[Source records]
▼▼▼

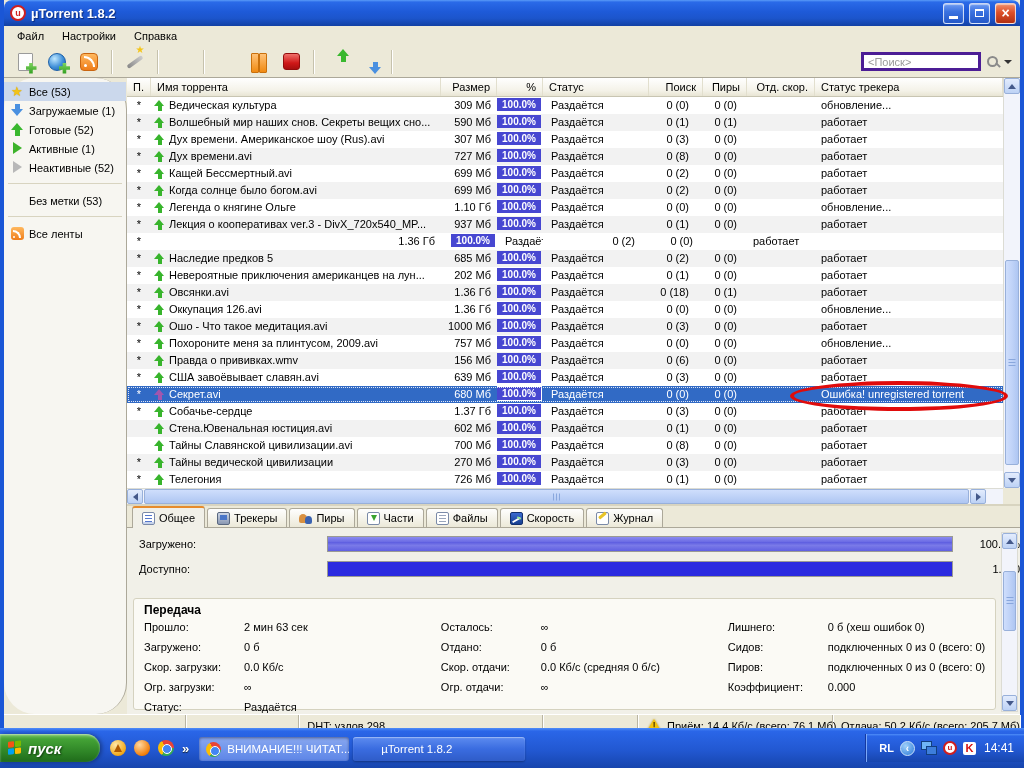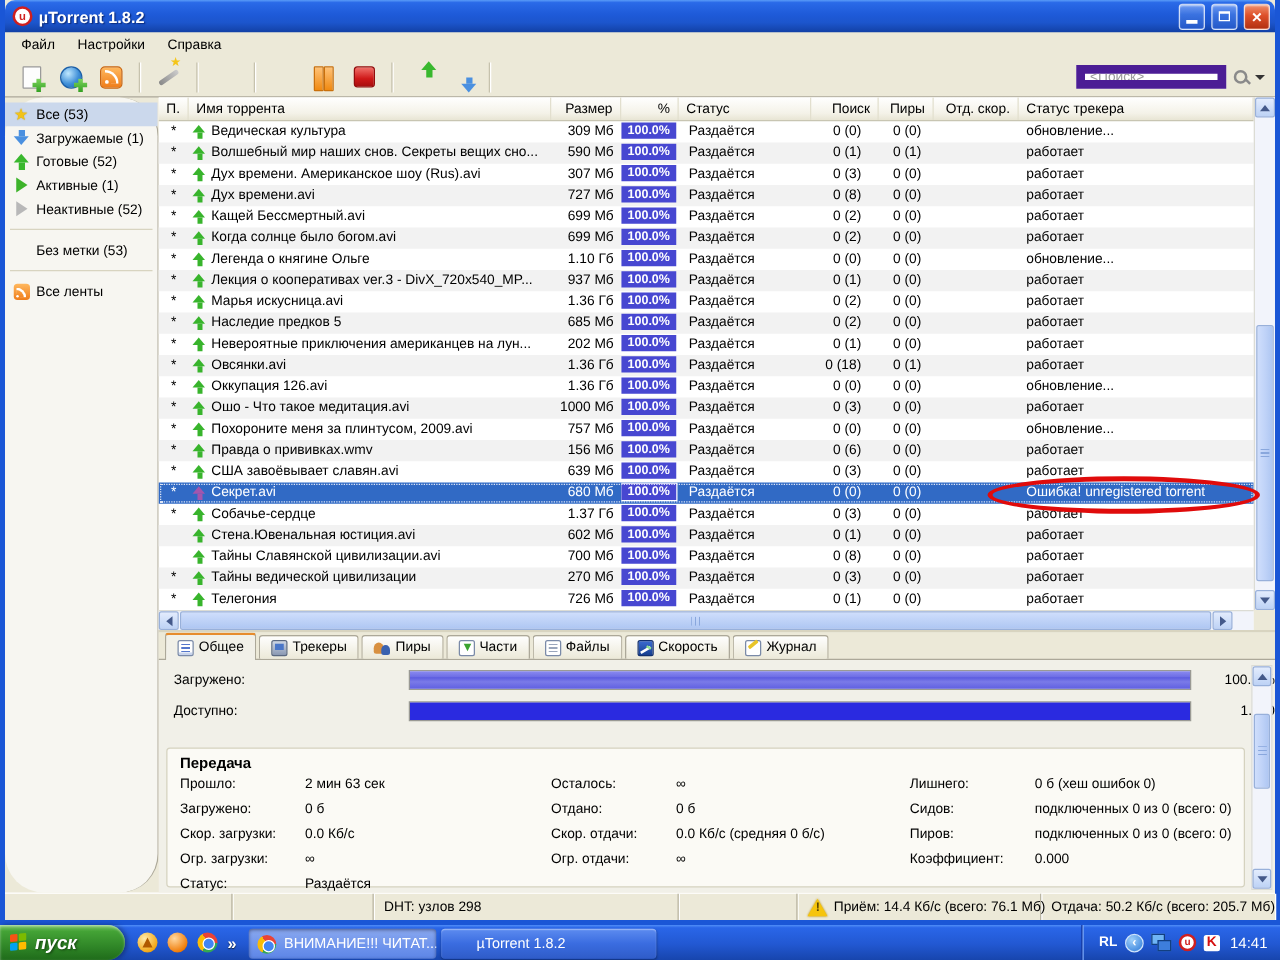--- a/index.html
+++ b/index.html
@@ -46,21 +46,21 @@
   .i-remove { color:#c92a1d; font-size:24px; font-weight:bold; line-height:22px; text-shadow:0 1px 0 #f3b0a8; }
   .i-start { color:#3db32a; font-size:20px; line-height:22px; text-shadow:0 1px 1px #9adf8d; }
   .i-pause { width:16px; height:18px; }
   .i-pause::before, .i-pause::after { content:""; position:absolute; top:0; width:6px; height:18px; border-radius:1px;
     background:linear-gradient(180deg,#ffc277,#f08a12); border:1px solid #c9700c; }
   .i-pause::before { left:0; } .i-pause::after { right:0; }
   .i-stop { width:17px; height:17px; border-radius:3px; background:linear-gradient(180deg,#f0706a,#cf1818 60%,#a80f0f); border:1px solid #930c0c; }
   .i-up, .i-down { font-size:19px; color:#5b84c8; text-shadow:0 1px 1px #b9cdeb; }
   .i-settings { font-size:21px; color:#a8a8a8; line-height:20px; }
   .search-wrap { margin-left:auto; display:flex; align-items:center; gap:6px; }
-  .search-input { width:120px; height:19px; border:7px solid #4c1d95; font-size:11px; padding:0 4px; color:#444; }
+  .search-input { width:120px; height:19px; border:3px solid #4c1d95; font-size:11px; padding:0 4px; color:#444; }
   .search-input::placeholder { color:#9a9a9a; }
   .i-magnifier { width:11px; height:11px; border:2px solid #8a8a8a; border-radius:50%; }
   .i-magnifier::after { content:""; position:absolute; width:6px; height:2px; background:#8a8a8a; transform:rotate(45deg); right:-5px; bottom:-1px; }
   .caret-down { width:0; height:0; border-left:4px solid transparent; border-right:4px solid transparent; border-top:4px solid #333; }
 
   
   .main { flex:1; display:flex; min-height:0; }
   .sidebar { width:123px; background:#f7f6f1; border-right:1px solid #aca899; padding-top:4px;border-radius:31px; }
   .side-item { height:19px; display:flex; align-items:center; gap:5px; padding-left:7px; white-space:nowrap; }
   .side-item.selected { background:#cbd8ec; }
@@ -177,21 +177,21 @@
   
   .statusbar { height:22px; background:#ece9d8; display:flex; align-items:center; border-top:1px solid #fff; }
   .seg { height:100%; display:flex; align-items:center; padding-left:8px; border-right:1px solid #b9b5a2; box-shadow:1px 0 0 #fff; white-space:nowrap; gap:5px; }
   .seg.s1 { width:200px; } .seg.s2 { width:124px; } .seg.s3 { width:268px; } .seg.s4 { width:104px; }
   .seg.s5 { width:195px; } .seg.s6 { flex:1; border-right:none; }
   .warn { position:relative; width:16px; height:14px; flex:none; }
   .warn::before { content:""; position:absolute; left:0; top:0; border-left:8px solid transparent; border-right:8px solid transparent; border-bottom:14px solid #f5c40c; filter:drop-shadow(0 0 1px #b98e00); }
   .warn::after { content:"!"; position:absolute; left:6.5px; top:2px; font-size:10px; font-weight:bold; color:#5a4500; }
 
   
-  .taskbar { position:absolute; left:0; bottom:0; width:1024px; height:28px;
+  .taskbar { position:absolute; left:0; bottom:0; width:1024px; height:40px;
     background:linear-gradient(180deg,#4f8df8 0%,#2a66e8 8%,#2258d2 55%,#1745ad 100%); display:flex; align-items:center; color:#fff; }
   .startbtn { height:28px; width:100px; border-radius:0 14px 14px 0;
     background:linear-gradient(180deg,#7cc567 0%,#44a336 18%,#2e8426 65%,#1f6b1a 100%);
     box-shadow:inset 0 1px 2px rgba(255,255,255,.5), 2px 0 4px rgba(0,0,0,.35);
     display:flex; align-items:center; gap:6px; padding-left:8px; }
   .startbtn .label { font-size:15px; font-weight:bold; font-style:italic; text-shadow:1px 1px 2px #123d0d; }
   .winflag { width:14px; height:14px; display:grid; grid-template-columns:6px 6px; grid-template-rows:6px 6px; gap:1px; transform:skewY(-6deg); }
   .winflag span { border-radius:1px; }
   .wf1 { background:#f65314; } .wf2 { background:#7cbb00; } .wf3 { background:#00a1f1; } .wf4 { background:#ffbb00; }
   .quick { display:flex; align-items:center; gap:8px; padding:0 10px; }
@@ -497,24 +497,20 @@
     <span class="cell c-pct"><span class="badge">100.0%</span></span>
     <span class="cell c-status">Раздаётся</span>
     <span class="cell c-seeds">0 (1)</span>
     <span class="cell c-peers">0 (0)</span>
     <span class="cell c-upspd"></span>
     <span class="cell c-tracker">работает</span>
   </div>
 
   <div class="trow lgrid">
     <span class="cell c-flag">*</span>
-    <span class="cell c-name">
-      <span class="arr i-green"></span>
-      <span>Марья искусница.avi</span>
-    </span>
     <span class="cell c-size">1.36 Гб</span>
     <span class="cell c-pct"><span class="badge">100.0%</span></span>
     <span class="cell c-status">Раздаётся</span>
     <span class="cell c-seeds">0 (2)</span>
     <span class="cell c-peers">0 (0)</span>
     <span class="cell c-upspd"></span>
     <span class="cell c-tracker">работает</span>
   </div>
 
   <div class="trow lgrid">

▲▲▲
▼▼▼

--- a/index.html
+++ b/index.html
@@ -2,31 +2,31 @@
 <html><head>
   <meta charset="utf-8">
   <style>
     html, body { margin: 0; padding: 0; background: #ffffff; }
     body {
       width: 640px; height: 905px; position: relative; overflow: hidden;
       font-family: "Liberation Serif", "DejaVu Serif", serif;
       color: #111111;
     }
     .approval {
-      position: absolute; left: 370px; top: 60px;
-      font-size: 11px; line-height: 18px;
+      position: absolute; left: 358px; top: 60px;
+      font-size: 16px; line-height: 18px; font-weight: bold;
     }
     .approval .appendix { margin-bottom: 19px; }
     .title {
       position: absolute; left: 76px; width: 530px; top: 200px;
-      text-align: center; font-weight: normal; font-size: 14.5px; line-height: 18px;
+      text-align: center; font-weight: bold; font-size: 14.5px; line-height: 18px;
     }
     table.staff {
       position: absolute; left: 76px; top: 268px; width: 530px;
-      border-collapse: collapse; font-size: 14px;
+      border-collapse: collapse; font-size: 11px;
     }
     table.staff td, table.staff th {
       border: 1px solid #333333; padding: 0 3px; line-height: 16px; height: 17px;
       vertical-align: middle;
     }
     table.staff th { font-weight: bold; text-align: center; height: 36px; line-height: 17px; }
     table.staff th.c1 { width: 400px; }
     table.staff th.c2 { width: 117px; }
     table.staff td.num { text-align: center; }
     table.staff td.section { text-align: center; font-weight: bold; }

▲▲▲
▼▼▼

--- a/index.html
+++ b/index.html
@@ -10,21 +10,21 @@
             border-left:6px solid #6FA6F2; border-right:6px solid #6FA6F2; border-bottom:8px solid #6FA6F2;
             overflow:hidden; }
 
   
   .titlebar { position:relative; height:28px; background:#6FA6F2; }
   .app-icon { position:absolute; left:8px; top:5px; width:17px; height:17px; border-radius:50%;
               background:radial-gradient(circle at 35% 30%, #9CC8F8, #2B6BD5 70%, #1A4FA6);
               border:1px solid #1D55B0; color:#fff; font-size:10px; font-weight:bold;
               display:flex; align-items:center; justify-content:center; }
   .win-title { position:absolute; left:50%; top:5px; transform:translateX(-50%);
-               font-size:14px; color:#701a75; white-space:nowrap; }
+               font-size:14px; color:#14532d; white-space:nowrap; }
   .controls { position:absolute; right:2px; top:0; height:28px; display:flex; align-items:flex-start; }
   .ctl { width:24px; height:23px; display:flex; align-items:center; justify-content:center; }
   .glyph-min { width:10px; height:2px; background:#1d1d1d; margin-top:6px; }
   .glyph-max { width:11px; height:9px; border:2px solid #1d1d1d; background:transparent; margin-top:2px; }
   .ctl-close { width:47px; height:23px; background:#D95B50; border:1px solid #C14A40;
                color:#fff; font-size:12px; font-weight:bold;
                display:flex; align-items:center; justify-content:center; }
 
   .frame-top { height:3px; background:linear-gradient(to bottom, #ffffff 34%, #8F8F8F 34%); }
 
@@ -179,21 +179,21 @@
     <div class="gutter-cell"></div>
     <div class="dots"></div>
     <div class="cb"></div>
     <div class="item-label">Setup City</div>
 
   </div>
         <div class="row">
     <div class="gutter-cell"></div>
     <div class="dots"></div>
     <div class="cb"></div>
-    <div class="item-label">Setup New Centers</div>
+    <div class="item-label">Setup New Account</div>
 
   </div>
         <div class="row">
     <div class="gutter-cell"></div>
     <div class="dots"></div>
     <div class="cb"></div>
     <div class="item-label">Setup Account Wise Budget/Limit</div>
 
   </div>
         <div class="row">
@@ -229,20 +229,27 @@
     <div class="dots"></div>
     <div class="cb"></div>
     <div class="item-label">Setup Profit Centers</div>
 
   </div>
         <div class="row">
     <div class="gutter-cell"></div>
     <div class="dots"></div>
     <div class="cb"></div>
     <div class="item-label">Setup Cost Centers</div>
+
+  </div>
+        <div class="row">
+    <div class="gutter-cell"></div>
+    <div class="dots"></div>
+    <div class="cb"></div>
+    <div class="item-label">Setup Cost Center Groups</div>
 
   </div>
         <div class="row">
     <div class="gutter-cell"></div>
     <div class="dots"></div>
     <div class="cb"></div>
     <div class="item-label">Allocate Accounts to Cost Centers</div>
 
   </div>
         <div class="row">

▲▲▲

** Work task **
From the entries above, copy every line containing the word "Cost".

** Result of the exercise **
     <div class="item-label">Setup Cost Centers</div>
+    <div class="item-label">Setup Cost Center Groups</div>
     <div class="item-label">Allocate Accounts to Cost Centers</div>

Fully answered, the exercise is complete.